As we continue shaping our M.A.R.T.E.C.H. competency framework we find ourselves in need of an entrepreneurial spirit for marketing technologists to be most effective. The entrepreneur competency in MarTech is again, a metamorphosis that is attainable if we put forth the effort to make it happen. A marketing technologist needs to have an entrepreneurial-like ownership with a passion and pride to make sure things run properly. The following are 6 traits shared by entrepreneurs and marketing technologists.
Make a Difference
Entrepreneurs start down a path to make a difference. The desire to make a difference in the lives of the people around you is motivating. Seeing the impact of those lives as a result of what was created is inspirational. Marketing technologists are making a difference in the customer experience. The customer experience is benefiting from marketing technologists assembling the right technology stack to scale the internal effort to create a meaningful customer experience. Realizing that you have the power to make a difference in the customer experience is the start of an energizing mission. The marketing technologist needs to always stay connected to the customer experience because that is what will inspire a continuous loop of marketing technology improvements.
Work the Ladder
Entrepreneurs are working the ladder from critical negotiating with banks and investors to mundane manual data entry. Marketing technologists are completing every task necessary in the interest of business continuity and marketing scale. As the chameleon of the marketing and information technology disciplines, the MarTech expert needs to present to the Board one minute and the next minute they need to configure user permissions for new employee. Refining the skills of a marketing technologist to speak the language of the executive, marketing, technology, and customer disciplines is an entrepreneurial trait needed in the MarTech role.
Get the Money
Convincing someone that your ideas are worth funding is a typical entrepreneurial activity and the best part of the entrepreneurial spirit is they have no fear making the ask because they believe in what they are doing. Marketing technologists need to adopt the same courage and belief system to make the ask. If the answer is no, refine the pitch and go at it again. If the answer continues to be no and you still believe in the MarTech structure, then find a skunkworks way to prove the value. I fondly recall trying to justify a new CRM more than a decade ago. With no budget to adopt Salesforce.com at the time, I tricked out Filemaker to do just enough to demonstrate the greater need to our CFO and we moved to Salesforce.com shortly thereafter.
Take the Risk
Marketing technologists can learn valuable risk management from entrepreneurs. Managing and navigating unknowns is normal; you’re never going to have all the data you need to make a decision, you just need enough. How do you get enough in the MarTech world? Assembling use cases, gathering internal user feedback, establishing relationships with influencers and leveraging networks are all ways to optimize our success but we also need to take the risk. The marketing technologist does not know all the answers but they need to operate closest to the problems so that they may take the necessary risk to deploy a new marketing technology, configure a new integration, or add a new user community in the interest of the customer experience.
Show the Return
When you have people investing they want to see the progress. Progress in marketing technology can be demonstrated by keeping the shareholders engaged throughout the process. The shareholders are your funding sources. If you’re justifying the spend directly to the CFO, then give the CFO a regular report. Perhaps a weekly snippet of impacts, customer feedback, % completed, keep a journal of activities that the CFO cares about. You are creating a story that can be shared with the MarTech world! As the story unfolds your documentation is highly valuable to the marketing technology community. Perhaps your story ends like govWorks as a movie (Startup.com) or maybe it takes off with a keynote speech at the Widen Summit or MarTech Conference.

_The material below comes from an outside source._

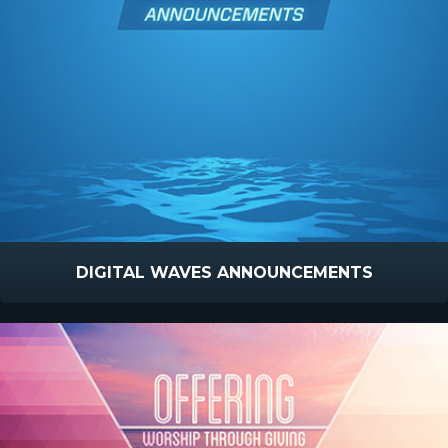
DIGITAL WAVES ANNOUNCEMENTS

Entrepreneurs use smart people to help implement and refine their ideas and marketing technologists need to do the same. MarTech leaders are creating jobs because they have proven the concept that enhancing the customer experience with technology supports greater scale, reach, and insight. At the MarTech Conference in San Francisco, I heard the Senior Director of Enterprise Marketing at Aetna, Rangeet Joseph Kurian, talk about the three MarTech teams he created: 1) Innovation, 2) Platforms and 3) Wearables & Health. Awesome structure to advance Aetna and create opportunities for others. I know Dr. Kevin Tharp is queuing up the future marketing technologists at the University of Wisconsin-Stout!Be entrepreneurial on your MarTech quest!